Photo: Pascal Le Segretain/Getty Images
Culture/Style

Virgil Abloh’s debut Louis Vuitton collection makes a case for shorts in menswear

June 26, 2018

The superstar designer's first collection for Louis Vuitton is a reminder to liberate ourselves from the constraints of predictability and pants.

Virgil Abloh astonished fashion luminaries and casual spectators alike with his debut as the newly-appointed Artistic Director of perennial French fashion estate Louis Vuitton. A significant moment in fashion for a number of reasons, Abloh’s ability to merge his talents as a frontrunner in streetwear into a legacy house made the “We Are the World” themed collection feel energetic and current but with the tastefulness of a modern classic. By far the hottest and most anticipated show of the season, Abloh used his influence (read: clout) for the greater good — advocating for silhouettes and accessories popular overseas to a North American audience.


My top picks of the collection spoke to an affinity that I deeply advocate for – shorts cut more than an inch above the knee in menswear. Abloh’s collection made me feel so seen right now when millennial dignitary Blondey McCoy sported a monochrome ensemble which paired a bright red field jacket with a pair of blousy printed shorts creating a silhouette that gave the impression of a thoughtful but effortless kind of look – the key to successful summer style.

Between utilitarian accessories void of practicality, blousy pants that are somehow still tailored, and distinct monochromatic outfits, Abloh’s debut as Artistic Director is about hybridity and transformative fashion.

In a menswear reality where even the Bermuda cut has become elusive, to see more than 2 inches above the knee on a runway so popular makes me hopeful that the trend will take off here at home. Even Bella Hadid posted a similar style short and kept that mf thang on her with an orange LV waistbag strapped to her thigh.

The second shorts moment, taken from the stretch of hyper-tailored pure-white looks, pieced together a dress shirt and a banded collar. The crop top of the legs, men’s shortie shorts, too, deserve their hard-earned moment on the runway under the Parisian sun. Is it possible that our North American media culture is so over-saturated with images of the Daisy Duke denim cutoff that men are left isolated by shorts discourse? In this way, Abloh’s first collection is impressive two-fold. Alongside the likes of Oliver Rousteing and Shane Oliver, he’s doing the work to bring representation behind the scenes of the fashion world as the Black artistic director of a major fashion label, while also imagining new horizons and introducing new opportunities for shorts in menswear. Though only five out of 56 looks featured shorts, the exposure is invaluable.

In addition to making moves towards equity in a treacherous shorts landscape, the collection brought vibrancy and sheer textiles to the too often calm and opaque palette of summer menswear. Potentially coming to its climax with the iridescent, translucent duffel that concluded the show, the show’s emphasis on rainbow saturation to classically masculine contours brought a new dimension to sportswear inspired looks, and possibility to monotonous closets.
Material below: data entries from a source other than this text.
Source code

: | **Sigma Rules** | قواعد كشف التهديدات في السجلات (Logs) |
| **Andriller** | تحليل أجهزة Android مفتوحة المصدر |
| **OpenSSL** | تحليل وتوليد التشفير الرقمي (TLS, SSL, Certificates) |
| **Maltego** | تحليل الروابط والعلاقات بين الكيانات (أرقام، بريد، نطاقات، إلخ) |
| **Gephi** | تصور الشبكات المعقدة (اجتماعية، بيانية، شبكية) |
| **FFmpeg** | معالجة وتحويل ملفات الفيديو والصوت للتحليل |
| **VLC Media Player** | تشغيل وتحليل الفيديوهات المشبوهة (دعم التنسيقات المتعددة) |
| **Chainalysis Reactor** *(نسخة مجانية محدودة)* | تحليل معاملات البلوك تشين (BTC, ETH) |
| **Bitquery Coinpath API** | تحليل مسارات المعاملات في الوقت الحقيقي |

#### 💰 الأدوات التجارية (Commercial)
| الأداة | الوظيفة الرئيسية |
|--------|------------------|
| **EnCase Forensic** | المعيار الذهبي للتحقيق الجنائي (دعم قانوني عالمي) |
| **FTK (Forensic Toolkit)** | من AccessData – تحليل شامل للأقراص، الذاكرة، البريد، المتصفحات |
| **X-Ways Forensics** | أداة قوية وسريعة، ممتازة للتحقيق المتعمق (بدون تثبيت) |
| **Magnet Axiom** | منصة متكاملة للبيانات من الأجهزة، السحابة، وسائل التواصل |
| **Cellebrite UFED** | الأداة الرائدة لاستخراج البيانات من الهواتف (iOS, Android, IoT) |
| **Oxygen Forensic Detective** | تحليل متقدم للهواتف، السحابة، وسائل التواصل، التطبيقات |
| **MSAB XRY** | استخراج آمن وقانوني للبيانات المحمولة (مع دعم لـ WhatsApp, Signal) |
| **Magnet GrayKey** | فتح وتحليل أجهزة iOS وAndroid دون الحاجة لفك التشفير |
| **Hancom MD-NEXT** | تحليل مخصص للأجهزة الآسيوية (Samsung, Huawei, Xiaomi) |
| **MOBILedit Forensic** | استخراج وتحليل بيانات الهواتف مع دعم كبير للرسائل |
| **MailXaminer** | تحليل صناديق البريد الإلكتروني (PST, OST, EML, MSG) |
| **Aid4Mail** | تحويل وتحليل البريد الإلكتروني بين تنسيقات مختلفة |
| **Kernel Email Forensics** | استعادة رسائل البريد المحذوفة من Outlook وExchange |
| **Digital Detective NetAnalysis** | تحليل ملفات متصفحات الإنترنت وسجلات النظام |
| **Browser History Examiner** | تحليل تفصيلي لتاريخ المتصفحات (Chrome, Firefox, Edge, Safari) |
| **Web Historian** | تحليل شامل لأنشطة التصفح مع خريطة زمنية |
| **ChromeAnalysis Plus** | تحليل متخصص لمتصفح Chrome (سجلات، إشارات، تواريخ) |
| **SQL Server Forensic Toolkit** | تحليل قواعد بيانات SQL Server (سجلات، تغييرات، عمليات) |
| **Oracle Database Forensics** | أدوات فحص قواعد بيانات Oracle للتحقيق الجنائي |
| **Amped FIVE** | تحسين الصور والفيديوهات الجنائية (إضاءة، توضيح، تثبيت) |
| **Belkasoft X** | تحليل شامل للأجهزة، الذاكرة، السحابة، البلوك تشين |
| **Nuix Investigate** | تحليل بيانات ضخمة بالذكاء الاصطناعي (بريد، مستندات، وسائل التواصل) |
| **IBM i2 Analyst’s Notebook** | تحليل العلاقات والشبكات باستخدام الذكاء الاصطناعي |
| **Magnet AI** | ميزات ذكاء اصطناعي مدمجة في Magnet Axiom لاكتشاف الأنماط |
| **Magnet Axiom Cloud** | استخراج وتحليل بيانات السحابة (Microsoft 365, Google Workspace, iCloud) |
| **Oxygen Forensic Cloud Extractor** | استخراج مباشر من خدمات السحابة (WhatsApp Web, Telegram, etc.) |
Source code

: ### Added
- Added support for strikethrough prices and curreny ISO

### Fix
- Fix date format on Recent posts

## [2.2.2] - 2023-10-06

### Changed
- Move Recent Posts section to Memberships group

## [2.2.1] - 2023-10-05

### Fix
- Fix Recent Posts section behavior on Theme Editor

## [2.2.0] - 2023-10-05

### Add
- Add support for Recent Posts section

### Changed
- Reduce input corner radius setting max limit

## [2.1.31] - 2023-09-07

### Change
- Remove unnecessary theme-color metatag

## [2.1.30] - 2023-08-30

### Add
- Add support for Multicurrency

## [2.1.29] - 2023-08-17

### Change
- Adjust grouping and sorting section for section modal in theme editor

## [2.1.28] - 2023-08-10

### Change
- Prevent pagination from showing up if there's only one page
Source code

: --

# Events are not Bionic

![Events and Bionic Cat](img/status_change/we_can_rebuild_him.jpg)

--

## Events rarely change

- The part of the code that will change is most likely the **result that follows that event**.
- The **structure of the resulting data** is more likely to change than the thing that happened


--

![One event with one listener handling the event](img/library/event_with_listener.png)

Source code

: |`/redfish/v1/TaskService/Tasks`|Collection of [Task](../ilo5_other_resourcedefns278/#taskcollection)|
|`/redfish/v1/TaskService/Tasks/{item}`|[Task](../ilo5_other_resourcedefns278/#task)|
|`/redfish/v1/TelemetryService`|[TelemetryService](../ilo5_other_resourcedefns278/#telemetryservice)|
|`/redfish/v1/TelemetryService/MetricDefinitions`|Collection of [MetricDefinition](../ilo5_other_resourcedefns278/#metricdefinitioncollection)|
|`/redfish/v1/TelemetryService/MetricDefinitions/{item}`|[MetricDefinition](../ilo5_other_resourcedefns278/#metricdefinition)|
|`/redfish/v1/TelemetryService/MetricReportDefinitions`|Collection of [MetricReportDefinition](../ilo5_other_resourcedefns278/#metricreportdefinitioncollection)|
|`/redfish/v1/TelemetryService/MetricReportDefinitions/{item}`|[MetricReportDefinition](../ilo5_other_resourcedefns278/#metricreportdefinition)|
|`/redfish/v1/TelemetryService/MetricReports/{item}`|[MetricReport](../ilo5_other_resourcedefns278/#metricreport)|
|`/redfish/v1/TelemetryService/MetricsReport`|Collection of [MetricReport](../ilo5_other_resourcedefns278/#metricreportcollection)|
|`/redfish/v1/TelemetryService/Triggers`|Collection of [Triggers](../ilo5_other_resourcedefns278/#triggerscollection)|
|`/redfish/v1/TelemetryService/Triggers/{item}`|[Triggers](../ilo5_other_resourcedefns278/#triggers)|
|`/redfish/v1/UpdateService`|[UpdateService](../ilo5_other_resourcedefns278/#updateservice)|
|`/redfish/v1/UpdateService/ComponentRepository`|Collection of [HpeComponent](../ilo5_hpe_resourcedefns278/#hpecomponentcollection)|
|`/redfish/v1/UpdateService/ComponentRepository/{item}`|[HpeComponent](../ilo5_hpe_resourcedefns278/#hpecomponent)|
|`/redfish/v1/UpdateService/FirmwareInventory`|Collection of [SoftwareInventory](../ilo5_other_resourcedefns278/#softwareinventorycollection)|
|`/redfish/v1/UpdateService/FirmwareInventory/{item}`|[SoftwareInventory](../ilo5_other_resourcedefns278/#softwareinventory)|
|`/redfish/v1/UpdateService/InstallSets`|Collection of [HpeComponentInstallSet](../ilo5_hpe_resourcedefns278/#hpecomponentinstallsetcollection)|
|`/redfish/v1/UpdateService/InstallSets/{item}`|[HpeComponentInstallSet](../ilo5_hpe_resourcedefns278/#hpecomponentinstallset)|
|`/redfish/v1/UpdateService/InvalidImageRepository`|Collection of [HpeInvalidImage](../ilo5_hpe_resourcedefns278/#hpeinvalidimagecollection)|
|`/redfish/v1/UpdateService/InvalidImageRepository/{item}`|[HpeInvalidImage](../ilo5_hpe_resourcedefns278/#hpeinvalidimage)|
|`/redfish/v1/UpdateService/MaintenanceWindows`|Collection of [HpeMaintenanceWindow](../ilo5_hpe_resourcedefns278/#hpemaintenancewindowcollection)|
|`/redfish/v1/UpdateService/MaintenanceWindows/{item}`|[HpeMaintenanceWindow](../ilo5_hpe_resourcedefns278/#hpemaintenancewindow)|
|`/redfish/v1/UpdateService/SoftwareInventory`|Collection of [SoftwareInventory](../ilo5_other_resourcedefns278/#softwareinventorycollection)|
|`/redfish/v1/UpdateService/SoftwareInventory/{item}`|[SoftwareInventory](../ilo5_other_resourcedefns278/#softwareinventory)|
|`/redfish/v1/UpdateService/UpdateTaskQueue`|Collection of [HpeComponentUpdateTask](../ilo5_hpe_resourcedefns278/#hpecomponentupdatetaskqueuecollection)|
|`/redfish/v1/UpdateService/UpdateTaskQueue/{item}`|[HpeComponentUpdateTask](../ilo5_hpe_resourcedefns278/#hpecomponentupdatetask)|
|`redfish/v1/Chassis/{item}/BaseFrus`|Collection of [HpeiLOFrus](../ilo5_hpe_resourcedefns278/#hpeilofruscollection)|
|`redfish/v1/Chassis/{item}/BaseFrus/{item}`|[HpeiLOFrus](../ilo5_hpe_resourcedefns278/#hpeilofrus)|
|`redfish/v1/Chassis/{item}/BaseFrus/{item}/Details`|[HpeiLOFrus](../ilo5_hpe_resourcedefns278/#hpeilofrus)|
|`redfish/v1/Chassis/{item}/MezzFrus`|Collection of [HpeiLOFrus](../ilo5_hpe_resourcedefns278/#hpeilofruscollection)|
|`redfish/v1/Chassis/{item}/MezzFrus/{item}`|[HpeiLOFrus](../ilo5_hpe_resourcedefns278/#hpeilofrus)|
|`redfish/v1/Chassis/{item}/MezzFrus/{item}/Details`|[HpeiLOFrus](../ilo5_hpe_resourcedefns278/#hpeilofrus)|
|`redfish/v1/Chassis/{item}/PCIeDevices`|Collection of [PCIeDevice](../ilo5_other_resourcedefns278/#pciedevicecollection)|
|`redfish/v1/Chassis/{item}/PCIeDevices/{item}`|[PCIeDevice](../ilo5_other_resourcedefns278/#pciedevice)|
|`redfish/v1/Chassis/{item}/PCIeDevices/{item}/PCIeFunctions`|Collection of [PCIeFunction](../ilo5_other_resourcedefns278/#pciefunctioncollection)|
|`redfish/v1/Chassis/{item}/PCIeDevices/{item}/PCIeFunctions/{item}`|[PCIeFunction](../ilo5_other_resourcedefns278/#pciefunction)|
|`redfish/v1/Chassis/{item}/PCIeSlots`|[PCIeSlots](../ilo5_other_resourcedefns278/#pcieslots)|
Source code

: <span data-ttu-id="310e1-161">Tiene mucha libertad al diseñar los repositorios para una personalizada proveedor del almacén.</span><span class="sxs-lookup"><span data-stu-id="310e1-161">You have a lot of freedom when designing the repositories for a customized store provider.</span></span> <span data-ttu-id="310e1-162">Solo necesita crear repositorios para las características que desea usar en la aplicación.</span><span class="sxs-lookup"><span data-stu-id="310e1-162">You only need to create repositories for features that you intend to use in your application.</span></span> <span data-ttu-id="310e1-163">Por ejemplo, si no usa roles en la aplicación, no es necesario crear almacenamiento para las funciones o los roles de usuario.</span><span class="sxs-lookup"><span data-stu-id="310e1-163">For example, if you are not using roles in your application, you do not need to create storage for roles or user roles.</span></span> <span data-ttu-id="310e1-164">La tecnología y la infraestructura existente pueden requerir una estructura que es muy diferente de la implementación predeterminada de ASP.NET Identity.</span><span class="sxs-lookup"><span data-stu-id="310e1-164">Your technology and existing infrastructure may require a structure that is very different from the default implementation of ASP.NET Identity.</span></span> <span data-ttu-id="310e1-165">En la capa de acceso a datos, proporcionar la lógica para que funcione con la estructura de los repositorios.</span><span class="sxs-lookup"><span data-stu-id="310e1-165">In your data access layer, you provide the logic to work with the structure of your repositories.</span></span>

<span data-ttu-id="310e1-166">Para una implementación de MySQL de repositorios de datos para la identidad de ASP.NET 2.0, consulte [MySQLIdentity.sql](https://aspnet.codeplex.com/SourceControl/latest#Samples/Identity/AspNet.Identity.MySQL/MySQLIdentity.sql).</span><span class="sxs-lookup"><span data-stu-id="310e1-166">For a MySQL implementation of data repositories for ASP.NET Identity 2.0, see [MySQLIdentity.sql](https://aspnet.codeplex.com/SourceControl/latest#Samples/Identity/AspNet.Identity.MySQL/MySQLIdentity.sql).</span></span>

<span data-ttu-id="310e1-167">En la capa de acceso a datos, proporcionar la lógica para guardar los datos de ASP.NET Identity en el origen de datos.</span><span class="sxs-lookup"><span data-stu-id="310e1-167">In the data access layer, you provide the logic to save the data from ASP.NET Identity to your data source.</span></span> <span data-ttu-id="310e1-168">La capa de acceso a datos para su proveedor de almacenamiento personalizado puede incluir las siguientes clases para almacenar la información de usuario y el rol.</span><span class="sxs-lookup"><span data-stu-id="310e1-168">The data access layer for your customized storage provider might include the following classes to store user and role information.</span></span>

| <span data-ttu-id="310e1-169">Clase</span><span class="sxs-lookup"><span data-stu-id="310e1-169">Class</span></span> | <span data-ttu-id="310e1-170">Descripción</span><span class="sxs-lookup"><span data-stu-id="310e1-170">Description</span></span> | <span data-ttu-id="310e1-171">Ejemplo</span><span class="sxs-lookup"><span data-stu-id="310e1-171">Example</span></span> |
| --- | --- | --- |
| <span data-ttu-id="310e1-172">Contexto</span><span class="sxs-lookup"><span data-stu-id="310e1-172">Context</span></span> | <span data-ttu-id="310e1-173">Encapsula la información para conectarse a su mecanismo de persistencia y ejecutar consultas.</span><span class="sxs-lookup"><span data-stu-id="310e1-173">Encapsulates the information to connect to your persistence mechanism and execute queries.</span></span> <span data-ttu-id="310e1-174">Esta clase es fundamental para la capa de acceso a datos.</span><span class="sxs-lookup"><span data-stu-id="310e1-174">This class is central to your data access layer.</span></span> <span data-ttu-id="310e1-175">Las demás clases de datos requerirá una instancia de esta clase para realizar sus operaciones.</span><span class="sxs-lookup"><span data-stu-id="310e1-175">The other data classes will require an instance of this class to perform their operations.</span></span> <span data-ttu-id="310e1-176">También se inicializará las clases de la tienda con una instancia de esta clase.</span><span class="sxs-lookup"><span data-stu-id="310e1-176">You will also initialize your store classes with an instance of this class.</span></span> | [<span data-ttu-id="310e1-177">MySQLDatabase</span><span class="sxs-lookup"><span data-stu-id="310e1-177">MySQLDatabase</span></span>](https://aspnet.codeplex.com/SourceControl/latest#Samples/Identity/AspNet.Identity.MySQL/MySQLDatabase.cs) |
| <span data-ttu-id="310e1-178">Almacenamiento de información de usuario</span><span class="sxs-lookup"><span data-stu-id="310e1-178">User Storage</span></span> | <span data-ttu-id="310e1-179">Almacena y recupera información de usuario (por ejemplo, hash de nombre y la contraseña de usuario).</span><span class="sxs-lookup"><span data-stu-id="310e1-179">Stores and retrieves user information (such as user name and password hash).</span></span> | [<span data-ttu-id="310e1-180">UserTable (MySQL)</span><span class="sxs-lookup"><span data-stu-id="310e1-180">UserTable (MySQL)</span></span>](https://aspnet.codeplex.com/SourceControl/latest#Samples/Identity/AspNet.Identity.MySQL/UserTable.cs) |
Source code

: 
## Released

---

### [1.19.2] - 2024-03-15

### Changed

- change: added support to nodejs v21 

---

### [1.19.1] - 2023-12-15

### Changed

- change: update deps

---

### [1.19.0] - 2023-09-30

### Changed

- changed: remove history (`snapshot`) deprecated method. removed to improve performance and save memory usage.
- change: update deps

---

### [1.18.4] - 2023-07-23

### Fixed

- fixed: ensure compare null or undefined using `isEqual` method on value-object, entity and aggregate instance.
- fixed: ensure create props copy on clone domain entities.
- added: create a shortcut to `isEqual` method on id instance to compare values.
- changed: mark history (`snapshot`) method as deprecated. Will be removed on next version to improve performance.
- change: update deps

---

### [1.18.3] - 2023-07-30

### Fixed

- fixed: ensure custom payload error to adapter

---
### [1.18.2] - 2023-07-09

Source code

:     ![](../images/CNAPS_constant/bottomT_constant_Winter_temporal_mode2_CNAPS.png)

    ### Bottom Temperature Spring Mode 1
One of the most memorable looks of the show, a sheer white t-shirt stamped with the LV monogram in the center modeled by Steve Lacy, wouldn’t exactly protect you from sunburn, but brings justice to the era of ‘90s R&B music video looks that was phased out by open button-down shirts much too soon. The all-white all-shearling jacket brought on a similar familiarity. A champion of texture and colour, Cam’ron’s influence is unmatched.

The success of Abloh’s first show signals so much more than new silhouettes and trends to take off in the coming months as the collection becomes available. As Amira Rasool at Teen Vogue points out, the true talent of this collection lies in his ability to combine both streetwear and couture sensibilities, creating a collection popular amongst young audiences that legacy fashion houses like Louis Vuitton struggled to attract, while still catering to the predominantly older and white luxury buyers familiar with the brand. This is apparent in the collection’s most notable looks: Louis Vuitton tailoring, united with streetwear’s fondness for hardware and utility – chains, straps, snaps, clasps, belts and small zippered pockets you could barely squeeze your phone into.

Between utilitarian accessories void of practicality, blousy pants that are somehow still tailored, and distinct monochromatic outfits, Abloh’s debut as Artistic Director is about hybridity and transformative fashion, and shows us what happens when we hang up the basketball jersey, the Hawaiian shirt, the straw cowboy hat and the cargo short. There’s a lesson to be gleaned from the collection’s accessibility — though the collection may not be affordable, exactly, the looks put forward are a fresh take on summer menswear and can be easily integrated into your wardrobe.  In a sentence, leave the Sperry’s on the dock and elevate yourself to the yacht.